Boop: Mya’s demeanor is the most in common I have with the character. Everything else is pretty much separate from me other than style of dress because those are all my clothes. (Lol) Boop is a lot less reserved than Mya. There are many things that Mya did that Boop wouldn’t do, for example: Boop wouldn’t go on a date with a married woman, sell drugs, stand Taj up the way she did, let Ashley finish that HORRIBLE and OFFENSIVE speech, kiss someone’s girlfriend at a party, walk around half naked in a hotel hall-well…Boop may actually do that! But you catch my drift. Boop can be professional but once it’s happy hour, it really is happy hour and she has no limit when it comes to fun.
TFF: On the show, Mya is a stud turned femme who prefers to date femmes as well. What are your views on femme for femme relationships in real life?
Boop: Femme on femme relationships tend to be very challenging, not because the two are struggling to figure out who wears the pants, but because many femmes aren’t lesbians to begin with. I remember it being a “trend” and some still consider it to be. A lot of us get caught up thinking that a femme is the perfect type for us as lesbians but many of them are either fed up with with men, bisexual, uncertain, exploring or just plain straight. The hard part is keeping up with these changes while still trying to figure out where the two of you stand. I was so devastated when Tina from The L Word was having cyber sex with a man online. You just never know! But please, don’t even get me started on Studs because that’s a horse of a different color! They have their hurdles, too.

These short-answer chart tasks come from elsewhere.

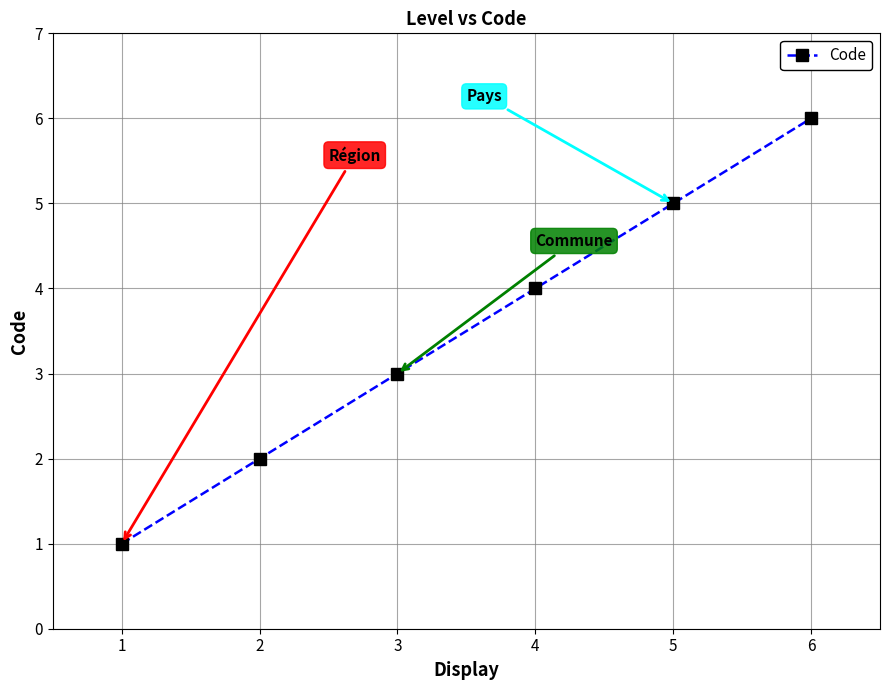

Is it true that the value at 2 is 2?

True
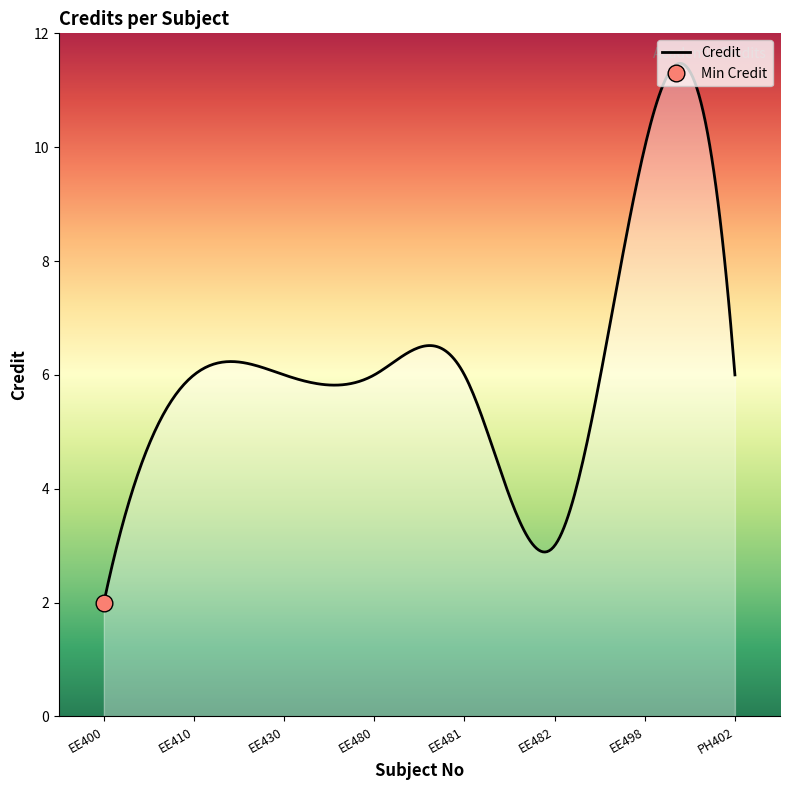

List the labels in order of value, largest first.

EE498, EE410, EE430, EE480, EE481, PH402, EE482, EE400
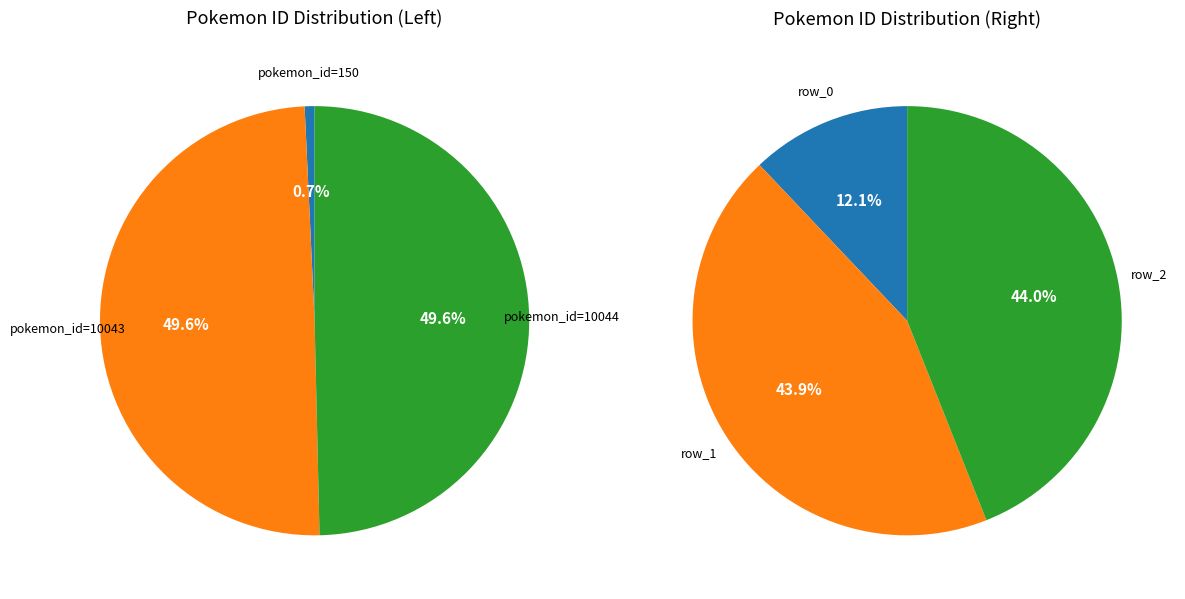

The 2 slice represents 44% of the pie. True or false?

True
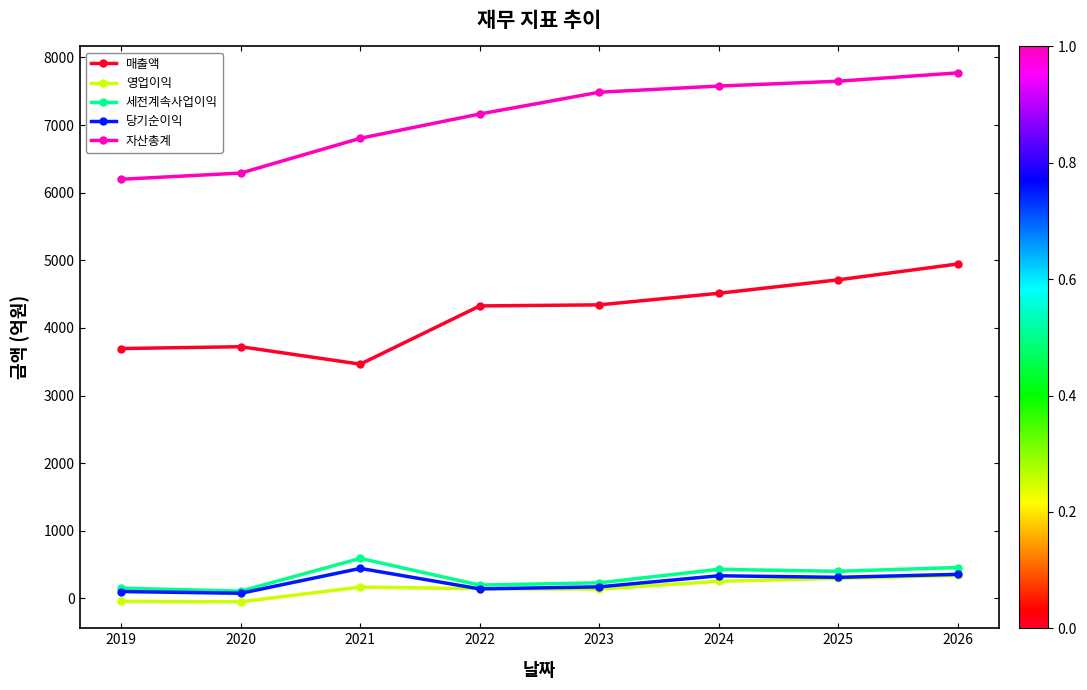

At which category does 매출액 reach its first local peak?

2020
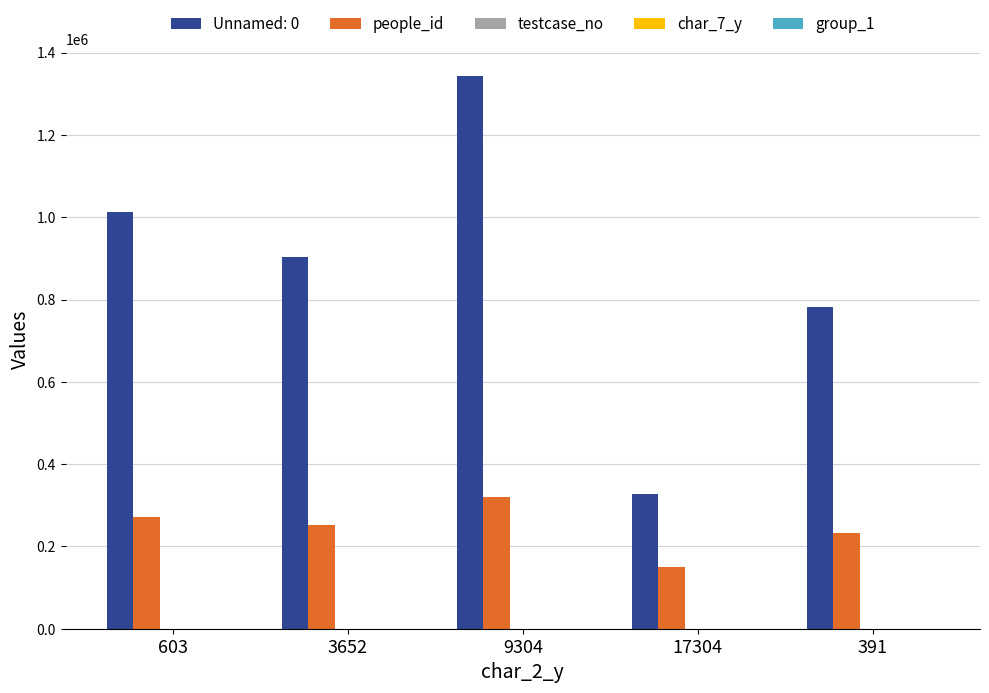

What is the highest value of the people_id series?

320858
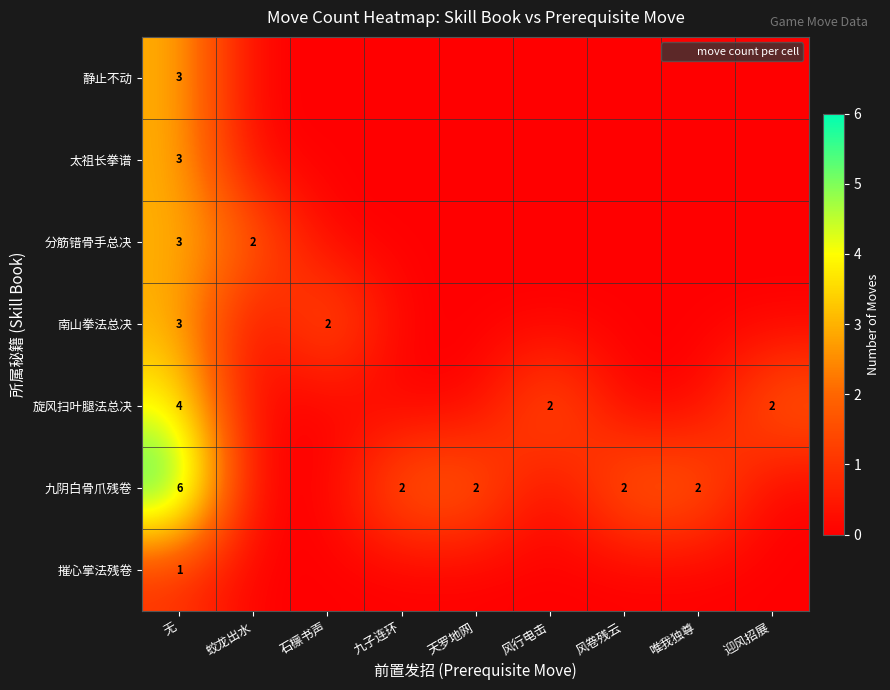

True or false: 太祖长拳谱 has a value of 0 at 九子连环.

True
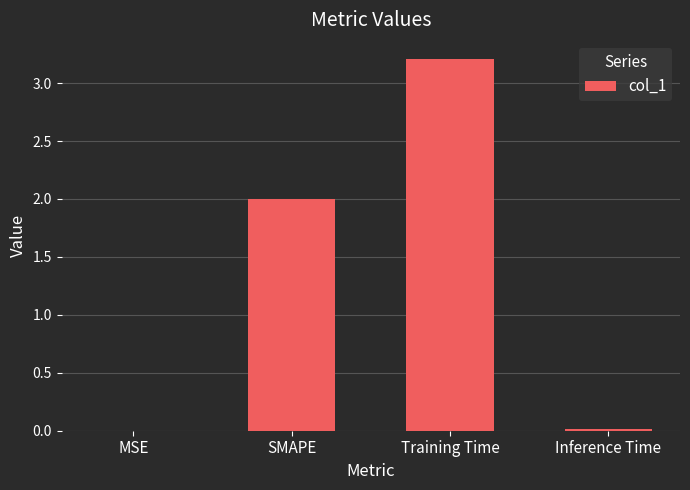

Are the bars grouped side by side (vs. stacked)?

No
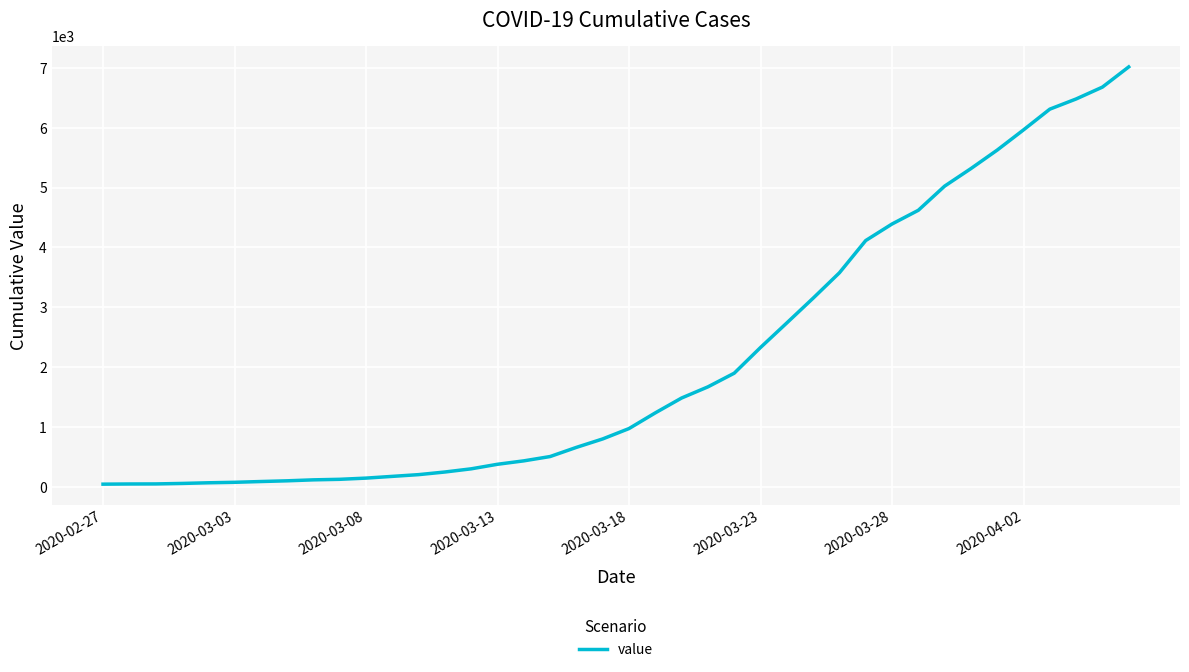

What is the maximum value shown in the chart?

7014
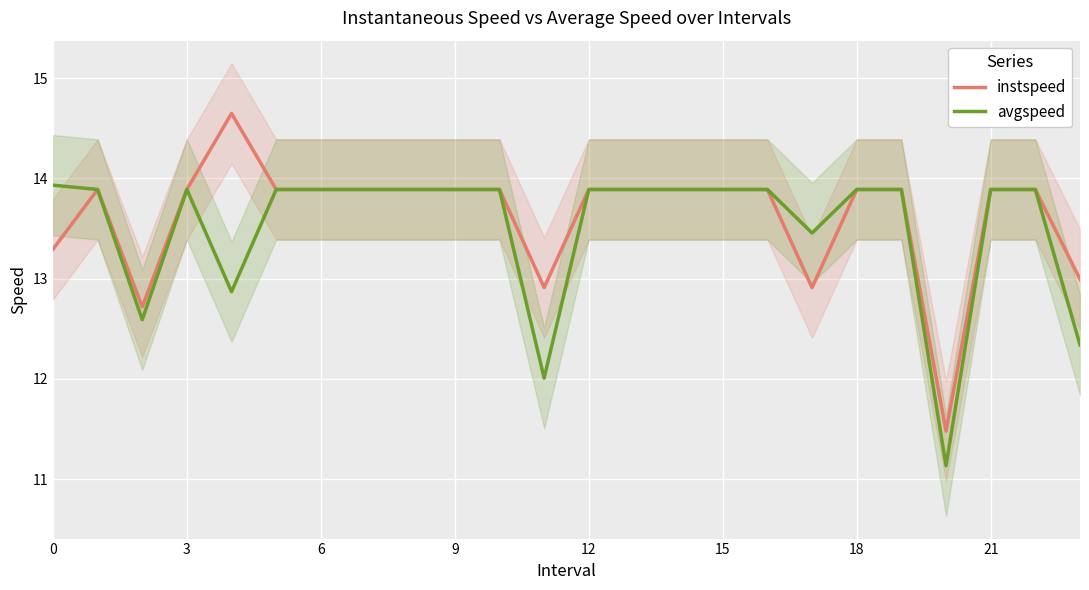

The value of instspeed at 17 is 20.5. True or false?

False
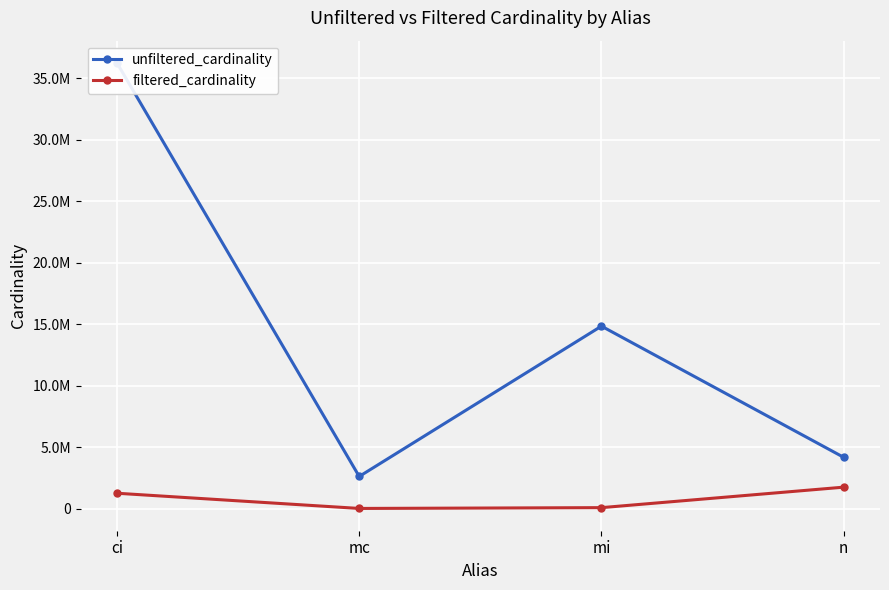

Where is the first local minimum for unfiltered_cardinality?

mc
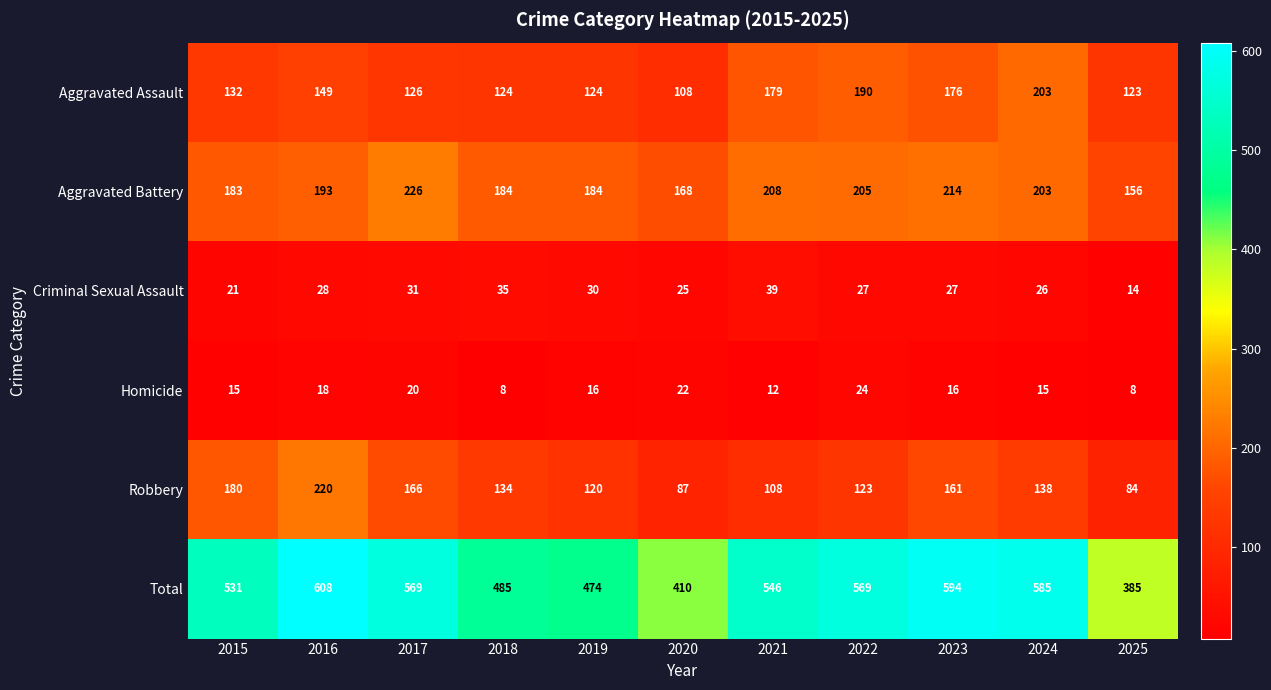

Is it true that Criminal Sexual Assault equals 38 at 2015?

False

TFF: Stuck between a rock and a hard place! Last question. What is your ultimate goal in life and what makes you genuinely happy? What are you passionate about?
Boop: My ultimate goal in life is to help women realize that we need to support one another because I truly believe that we’re the stronger sex and that we deserve more respect; not from society but from ourselves. Although I am a lesbian, this love for women goes much deeper. I have sisters, cousins, a mother I love dearly and female friends who go about their lives who every now and then lose sight of how powerful they are. From the earliest text of any bible to the latest article in a magazine, we’re constantly being shunned or considered a service to man on a much larger scale.
I loathe the fact that we’re half naked or exposing ourselves (I actually empower that but in good taste!) for the likes of others rather than for us to be considered as art. What’s more beautiful than a woman’s body? Women like Rihanna are looked at as trashy to many but I feel like she’s very empowering and the first naysayer WOULD be another woman. We don’t support our own sex at all and it is probably my biggest pet peeve. Weren’t we, as early humans, less clothed to begin with? Were we judged for it and are men equally judged?
There’s a scene in The L Word where character Max (lover of Jenny at the time) discussed how you didn’t have to put a lid on a boiling pot of female lobsters because once they realize they’re in a pot of boiling water, they keep one another down so that NONE of them get out as to say “if I’m not getting out, no one is”. However, you couldn’t boil male lobsters because they’d climb on top of one another to escape so they’d need a top on the pot. I never forgot that scene and it will forever be my favorite because it spoke volumes. After Max finished this story, everyone at the table didn’t care to continue the conversation for lack of understanding.
I understand that we as people of color, need to support one another, but the sisterhood we never truly had, is overdue and if we don’t recognize what it’s doing to our women (not just of color) then we’re just as blind as everyone was at that dinner table in that scene of The L Word.